## Short problem
Copy out all the records, but change every "scientific name" to "species" and keep everything else the same. Leave out the pictures.

......

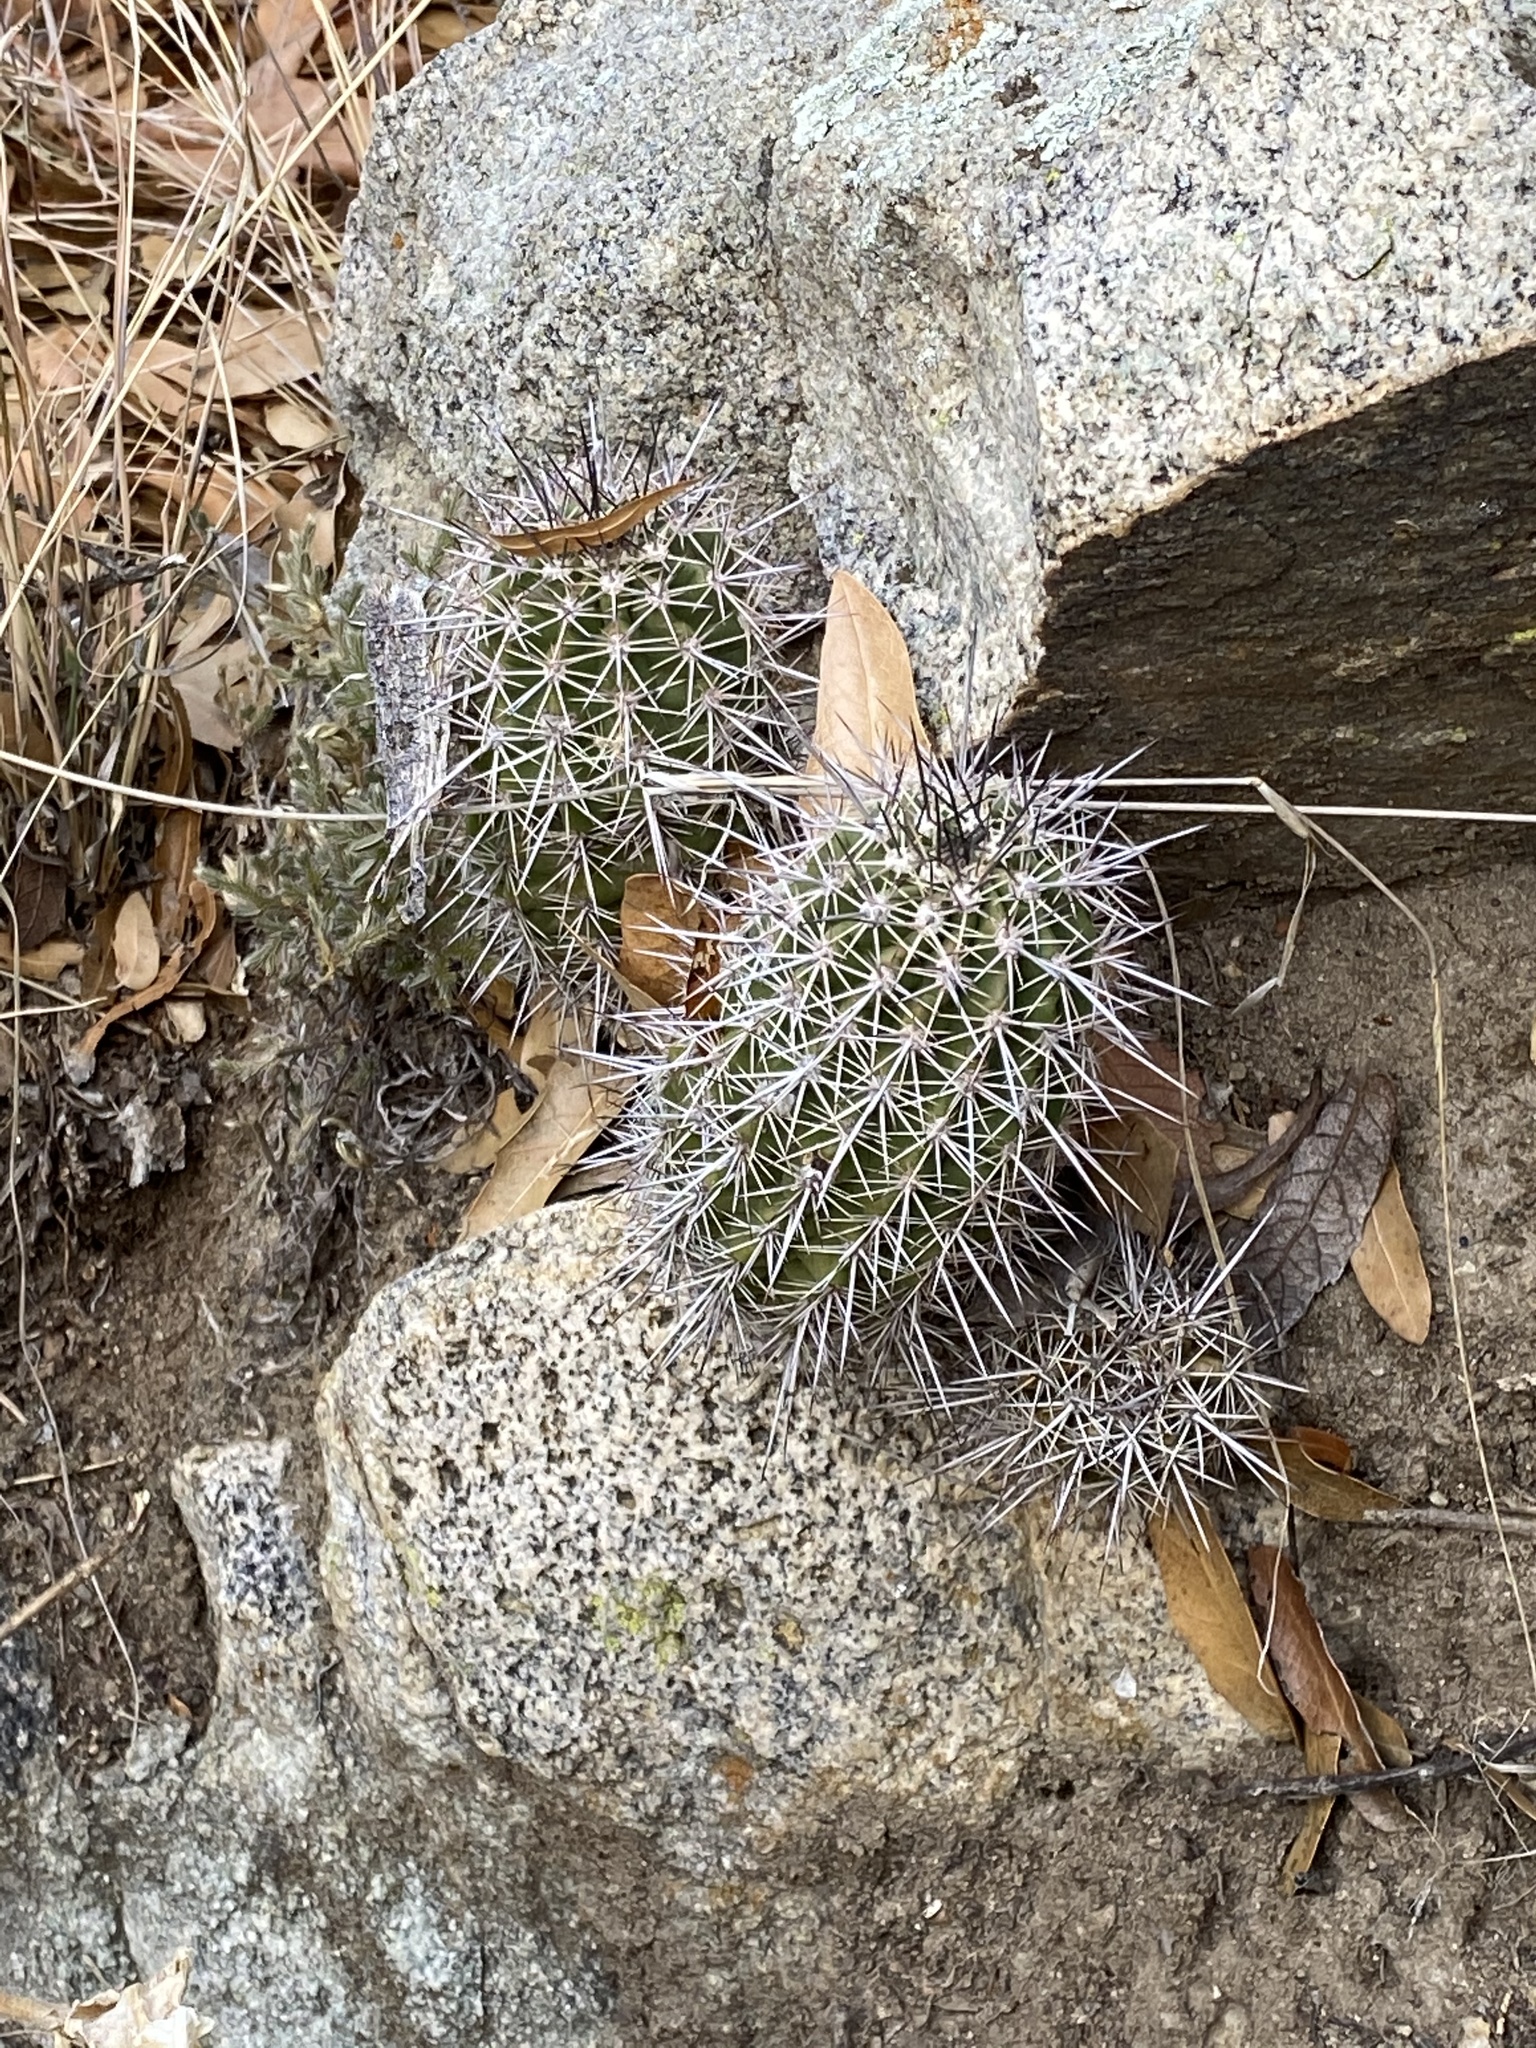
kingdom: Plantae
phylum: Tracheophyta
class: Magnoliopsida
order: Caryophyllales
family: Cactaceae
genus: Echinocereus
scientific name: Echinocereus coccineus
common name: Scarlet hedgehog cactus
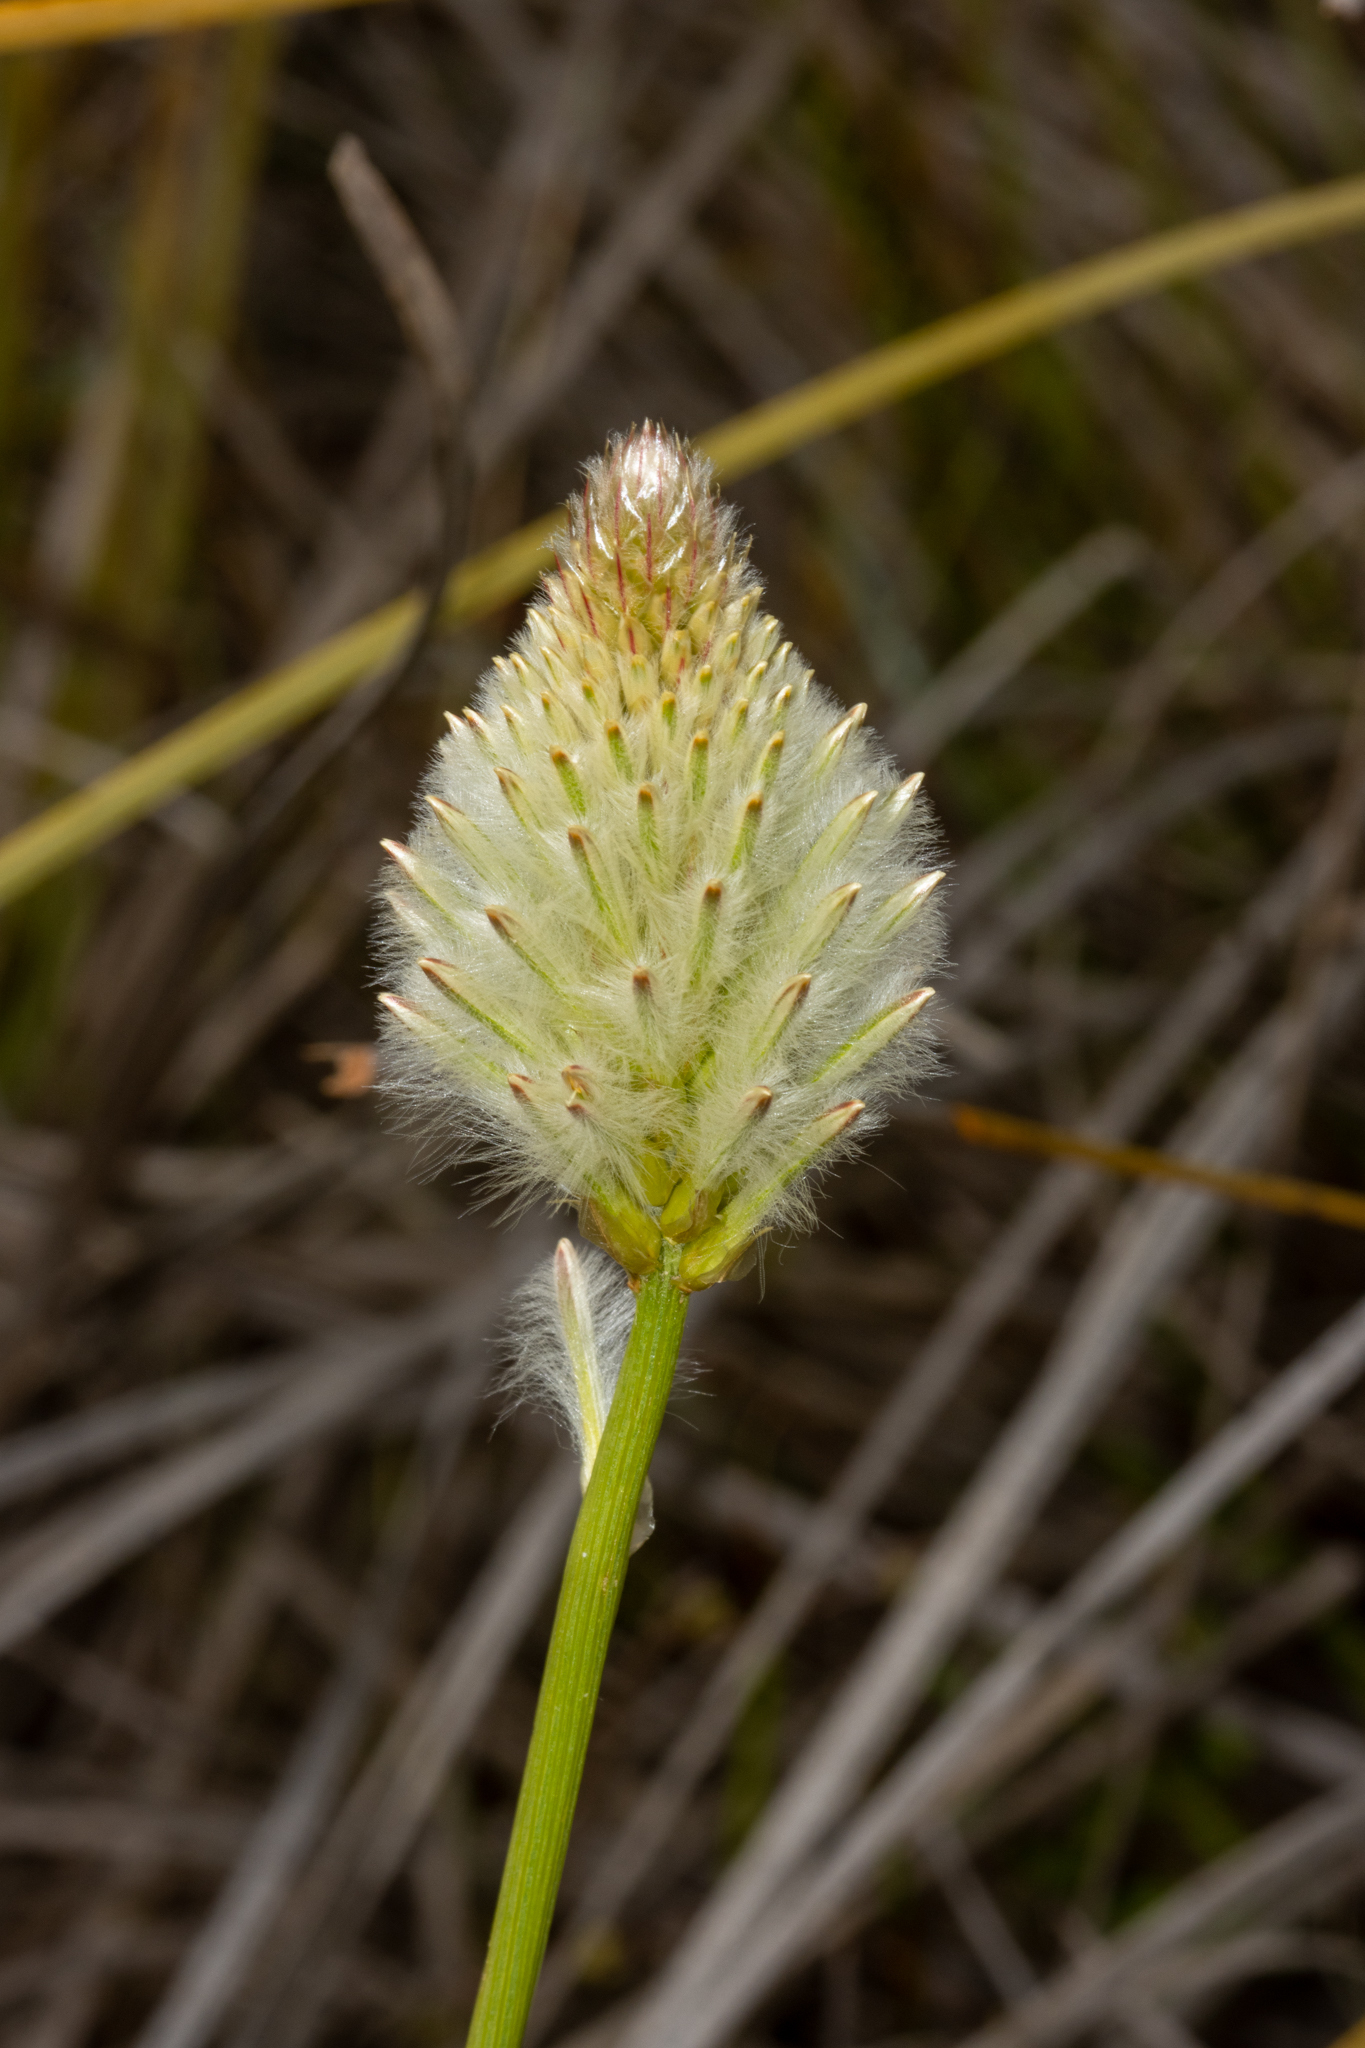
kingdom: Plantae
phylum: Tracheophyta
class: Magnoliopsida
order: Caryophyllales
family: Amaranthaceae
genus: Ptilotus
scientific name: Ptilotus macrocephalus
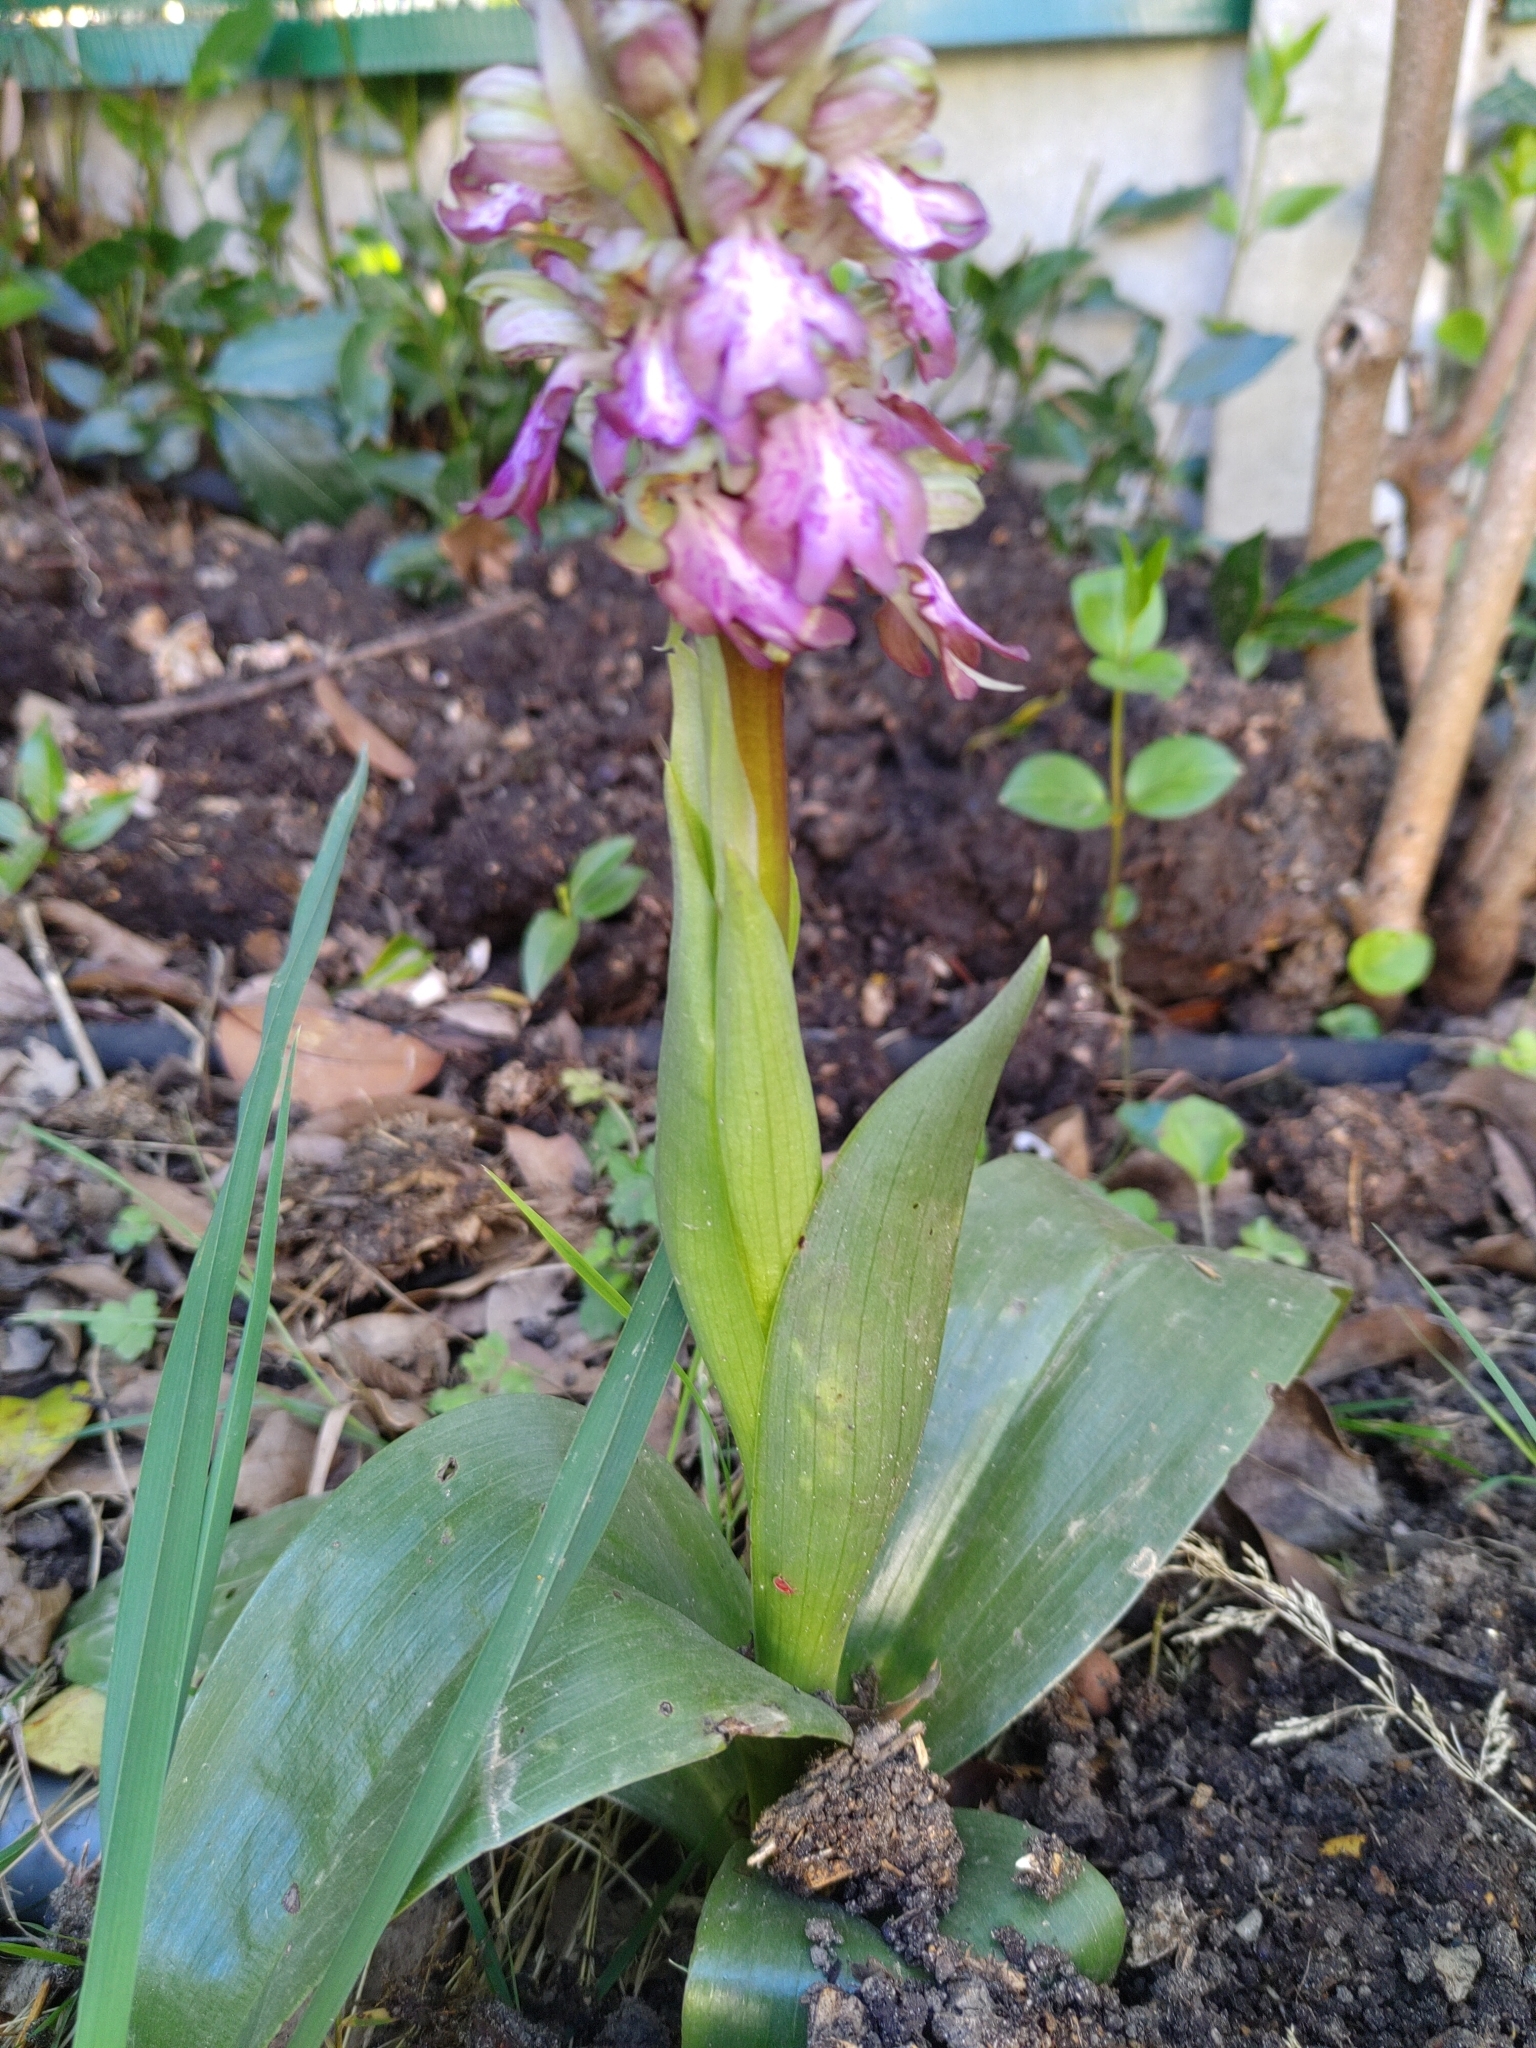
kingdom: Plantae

......

## Expected answer
kingdom: Plantae
phylum: Tracheophyta
class: Magnoliopsida
order: Caryophyllales
family: Cactaceae
genus: Echinocereus
species: Echinocereus coccineus
common name: Scarlet hedgehog cactus
kingdom: Plantae
phylum: Tracheophyta
class: Magnoliopsida
order: Caryophyllales
family: Amaranthaceae
genus: Ptilotus
species: Ptilotus macrocephalus
kingdom: Plantae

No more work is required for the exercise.